Nothingのハードウェアと場づくりを一体で設計するスタイルはアップルを連想させるが、その一方で「体験をユーザーと一緒につくる距離感」はよりコミュニティー寄りだ。今や大企業であるアップルとは違う方向に振れていると感じられる。ユーザーの声を反映したカラー展開や、ファン向けイベントの温度感など、ブランドとユーザーの距離の近さを重視しているのである。その意味でNothingは「体験を売る企業」でありながら、その体験をユーザーと一緒に作っていくスタイルを取っていると言える。
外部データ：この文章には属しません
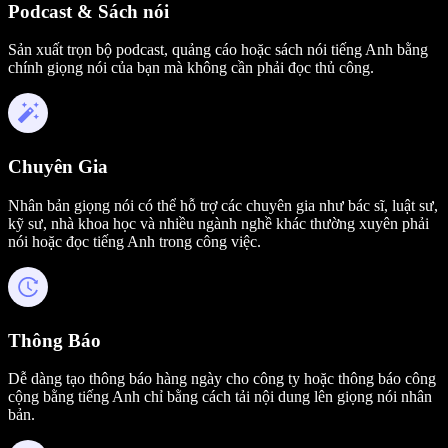
Podcast & Sách nói
Sản xuất trọn bộ podcast, quảng cáo hoặc sách nói tiếng Anh bằng
chính giọng nói của bạn mà không cần phải đọc thủ công.
Chuyên Gia
Nhân bản giọng nói có thể hỗ trợ các chuyên gia như bác sĩ, luật sư,
kỹ sư, nhà khoa học và nhiều ngành nghề khác thường xuyên phải
nói hoặc đọc tiếng Anh trong công việc.
Thông Báo
Dễ dàng tạo thông báo hàng ngày cho công ty hoặc thông báo công
cộng bằng tiếng Anh chỉ bằng cách tải nội dung lên giọng nói nhân
bản.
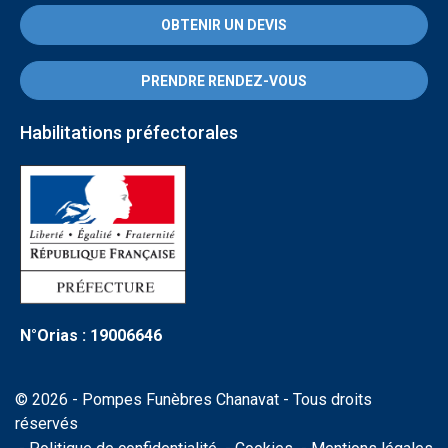
OBTENIR UN DEVIS
PRENDRE RENDEZ-VOUS
Habilitations préfectorales
N°Orias : 19006646
© 2026 - Pompes Funèbres Chanavat - Tous droits
réservés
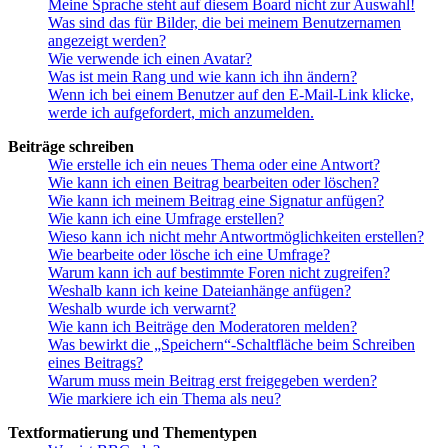
Meine Sprache steht auf diesem Board nicht zur Auswahl!
Was sind das für Bilder, die bei meinem Benutzernamen
angezeigt werden?
Wie verwende ich einen Avatar?
Was ist mein Rang und wie kann ich ihn ändern?
Wenn ich bei einem Benutzer auf den E-Mail-Link klicke,
werde ich aufgefordert, mich anzumelden.
Beiträge schreiben
Wie erstelle ich ein neues Thema oder eine Antwort?
Wie kann ich einen Beitrag bearbeiten oder löschen?
Wie kann ich meinem Beitrag eine Signatur anfügen?
Wie kann ich eine Umfrage erstellen?
Wieso kann ich nicht mehr Antwortmöglichkeiten erstellen?
Wie bearbeite oder lösche ich eine Umfrage?
Warum kann ich auf bestimmte Foren nicht zugreifen?
Weshalb kann ich keine Dateianhänge anfügen?
Weshalb wurde ich verwarnt?
Wie kann ich Beiträge den Moderatoren melden?
Was bewirkt die „Speichern“-Schaltfläche beim Schreiben
eines Beitrags?
Warum muss mein Beitrag erst freigegeben werden?
Wie markiere ich ein Thema als neu?
Textformatierung und Thementypen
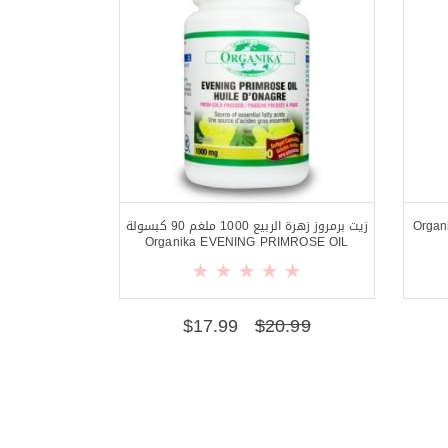
90 كبسول Organika L-
زيت برمروز زهرة الربيع 1000 ملغم 90 كبسولة
Organika EVENING PRIMROSE OIL
$
17.99
$
20.99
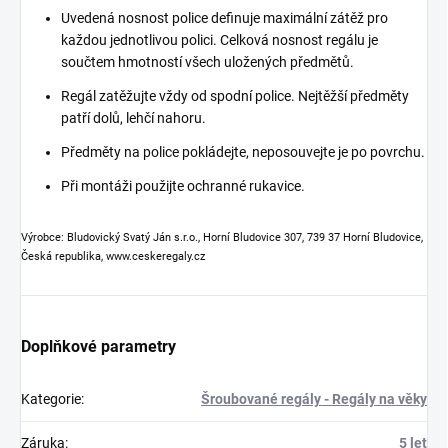
Uvedená nosnost police definuje maximální zátěž pro
každou jednotlivou polici. Celková nosnost regálu je
součtem hmotností všech uložených předmětů.
Regál zatěžujte vždy od spodní police. Nejtěžší předměty
patří dolů, lehčí nahoru.
Předměty na police pokládejte, neposouvejte je po povrchu.
Při montáži použijte ochranné rukavice.
Výrobce: Bludovický Svatý Ján s.r.o., Horní Bludovice 307, 739 37 Horní Bludovice,
Česká republika, www.ceskeregaly.cz
Doplňkové parametry
Kategorie
:
Šroubované regály - Regály na věky
Záruka
:
5 let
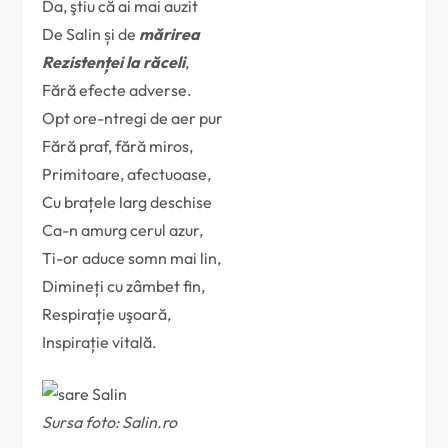
Da, ştiu că ai mai auzit
De Salin și de
mărirea
Rezistenței la răceli
,
Fără efecte adverse.
Opt ore-ntregi de aer pur
Fără praf, fără miros,
Primitoare, afectuoase,
Cu brațele larg deschise
Ca-n amurg cerul azur,
Ti-or aduce somn mai lin,
Dimineți cu zâmbet fin,
Respirație uşoară,
Inspirație vitală.
Sursa foto: Salin.ro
最初のスマートフォン投入以降、Nothingは海外の一部市場ですでに一定の認知と評価を獲得している。これは単に新興ブランドとしての物珍しさによるものではなく、退屈になりがちなスマートフォン選びに「おしゃれで遊び心のある毎日」という新しい軸を差し込んだからである。
日本でも、スペックや価格だけではなく「持っていて気分が上がるか」「自分らしさを表現できるか」を重視するユーザーは確実に増えているとされる。 Nothingが提案するライフスタイルが日本のユーザーにどう受け止められるのか。今回の新製品がこれから静かに示していくことになるだろう。